(Okuma metni):
"""

Çimene, çiçeğe, ağaca hayrandır. Onun için her canlı değerli birer varlıktır. Fidan dikmeyi çok sever ve yetiştiklerini, büyüdüklerini seyretmekten büyük zevk alır.
Toroslardan süzülerek, bulunduğumuz yerdeki dağın altından gelen ve pek çok gözden fışkıran buz gibi sulardan meydana geldiği için bu göle ‘Kırkgöz Gölü’ deniyor ama biz, pınarın başında olduğumuzdan, buraya ‘Pınarbaşı’ diyoruz.
Tam karşımızdaki tesiste benzin istasyonu, lokanta, göl kenarında bir kahvehane, açık bir mescit ve kıyıya bağlı kayıklar var. Burdur ve Isparta üzerinden gelenler, burada dinlenerek yollarına devam ederler. Pazar günleri, Antalya ve civarındaki avcılar, kara ve tatlı su avcılığı için erkenden gelip ya dağa tırmanırlar ya da kayıklarla açılırlar. Göl kenarlarında kamışlar boy atmıştır. Yüzeyi, kocaman yuvarlak ve yemyeşil nilüfer yapraklarıyla kaplıdır; bembeyaz dişleriyle gülümserler.
Gölün kıyısından bakıldığında, içinde kaynaşan balıklar görünür. Kenarındaki taşlarda kurbağalar, kayalarda kertenkele ve bukalemunlar görülür. Yılanı bol olan yerde annem kırk kadar öldürdüğünü söyler.
Yılan hikâyeleri bitmez. Eskiden, dağın eteğinde, iki katlı, küçük bir dağ evimiz vardı. Alt katta zeytin sandıkları, zeytin tenekeleri, tarım için araç gereç, ziraat aletleri olurdu. Geldiğimizde, son derece sade döşenmiş olan üst katta kalıyorduk. Buraya ait anılarımın beş yaş öncesi yok. Çünkü o zamana kadar beni buraya getirmemişler.

"""

(İncelenecek veriler):
"""

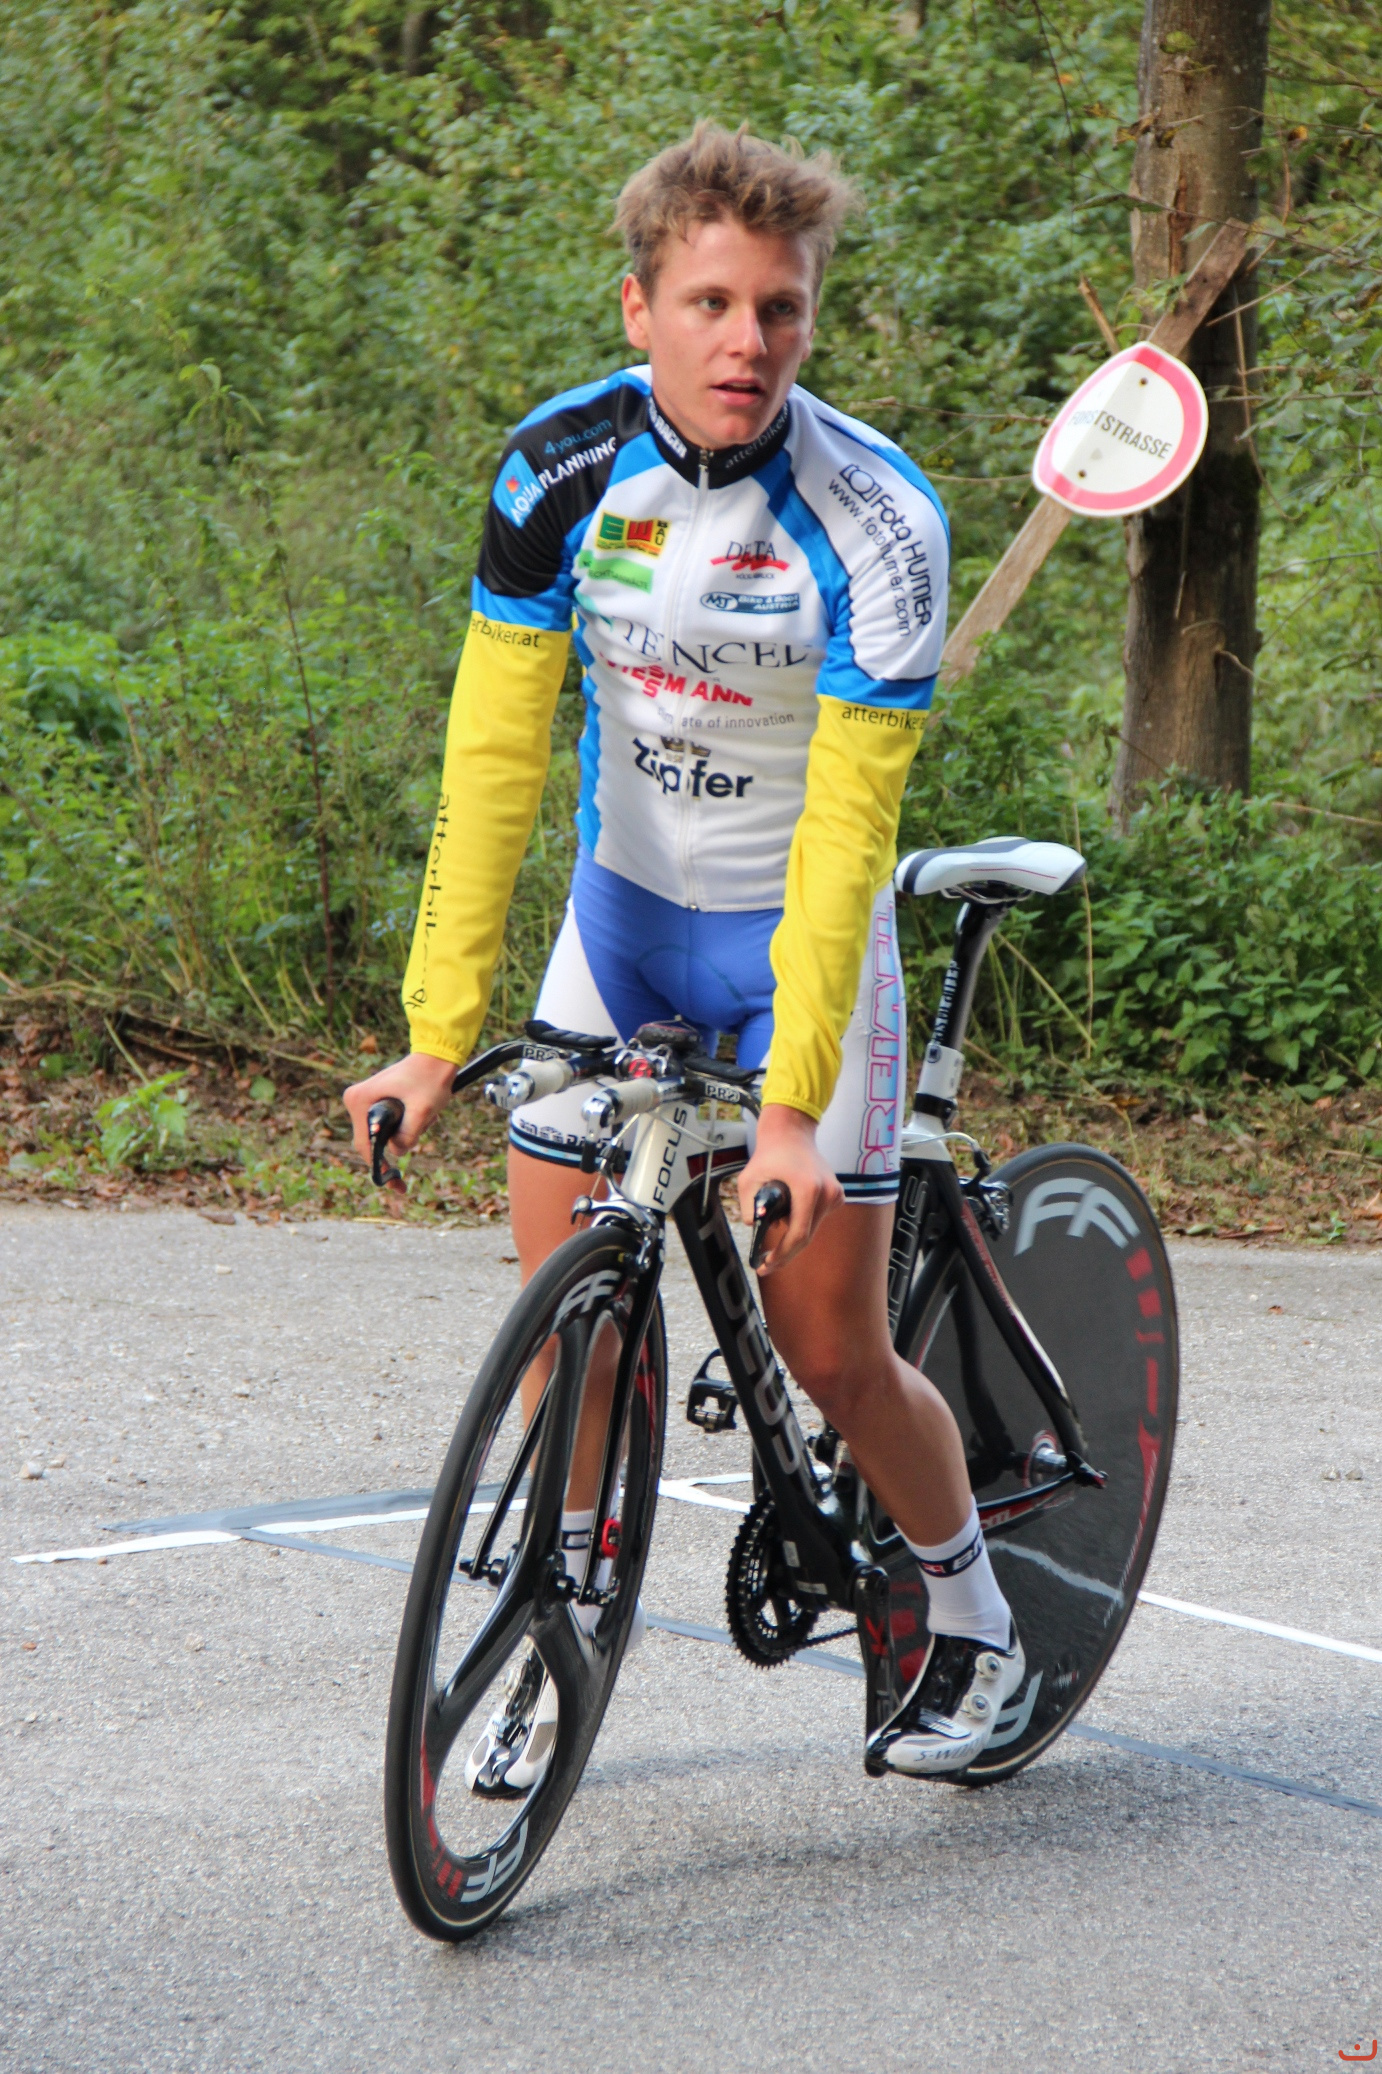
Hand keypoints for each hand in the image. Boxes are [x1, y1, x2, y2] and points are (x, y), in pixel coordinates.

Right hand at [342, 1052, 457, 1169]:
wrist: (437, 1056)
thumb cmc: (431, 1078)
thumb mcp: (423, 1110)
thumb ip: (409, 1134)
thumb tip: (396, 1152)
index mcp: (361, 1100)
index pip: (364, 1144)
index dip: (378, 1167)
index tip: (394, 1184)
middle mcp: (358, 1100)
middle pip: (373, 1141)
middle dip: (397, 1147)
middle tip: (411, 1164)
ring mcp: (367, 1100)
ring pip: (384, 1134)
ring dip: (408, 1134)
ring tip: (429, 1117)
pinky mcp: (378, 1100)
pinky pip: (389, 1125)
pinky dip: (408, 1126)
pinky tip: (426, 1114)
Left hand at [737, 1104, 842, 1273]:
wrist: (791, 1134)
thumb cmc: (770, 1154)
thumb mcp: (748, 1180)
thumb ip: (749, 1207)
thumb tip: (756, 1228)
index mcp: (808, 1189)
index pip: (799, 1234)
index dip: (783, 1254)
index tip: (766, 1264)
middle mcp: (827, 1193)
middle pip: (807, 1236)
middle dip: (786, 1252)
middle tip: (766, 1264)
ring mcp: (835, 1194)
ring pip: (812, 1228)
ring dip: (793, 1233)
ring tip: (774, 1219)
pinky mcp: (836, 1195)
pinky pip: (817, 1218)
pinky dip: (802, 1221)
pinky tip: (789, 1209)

"""

(Görevin amacı): Kırkgöz Gölü'nü anlatan okuma metnini son cümlesinin ardından yazarak sürdürün.

(Cevap bölümü):
İkinci kata, dıştan, tahta bir merdivenle çıkılıyor. Çatı, tahtalarla kaplı, üzerinde kırmızı kiremitler... Lamba ışığında oturuyoruz. Köylerde elektrik yok. Şehrin kenar mahallelerinde bile... Şinanayın ışığını kısmışız. Yatıyoruz. Daha uyumamışız. Yukardan ‘Tık!..’ diye bir şey düştü. Ben sesini duydum. Annem görmüş:
“Yılan!.. “dedi. Babamın ödü kopar!..
“Nerde?” der demez, fırladı ama kaçacak yer yok!
Annem de fırladı, onu öldürmeye! Aradı taradı, yok! Tam tekrar yatacaktı ki babamın kapalı terliklerinin içine de bakmak gelmiş aklına, bir ters çevirdi tekini, içinden çıkıverdi!.. Annem, vura vura öldürdü! Sonra rahat rahat uyuduk. Fakat yılan korkusu, yıllarca rahat bırakmadı, beni. Ya orada kalsaydı, babam kalkıp terliğini giyseydi?
Bir gün de bir böcek gördüm, yine üst katta, kapının girişinde. O zamana kadar hiç görmediğim bir böcek... Yavaş yavaş yürüyordu. Zarif ve ilginçti. Upuzun bir kuyruğu vardı. Onu tutmak ve oynamak istedim. Elimi uzattım, tam tutacağımda; kuyruğunun sipsivri ucunu yukarıya kaldırdı ve avucumdan soktu!..
Elimi, bir akrebe uzatmışım. Can havliyle bağırdım! Annem geldi. Akrep de ölmüştü. Ellerim küçüktü; o avucumun içi kadar... Anında, son derece güçlü, dayanılmaz bir acıyla elim, avucumdan itibaren şişmeye başladı.
Dağ başındayız. Annem, akrebi ezdi ve avucuma bağladı. Zehrinin panzehirini, üzerinde taşırmış. Allah’ın merhameti yetişti! Çok fazla ağrıda acıda uyuşma olur ya... Geç de olsa, elim uyuştu. Şişliği bir süre geçmedi.
Daha sonra, yakaladığı bir akreple deney yapan ablamdan öğrendim; hayati bir tehlikeyle karşılaştıklarında, başkaları tarafından acı çekerek öldürülmektense, intihar ederlermiş.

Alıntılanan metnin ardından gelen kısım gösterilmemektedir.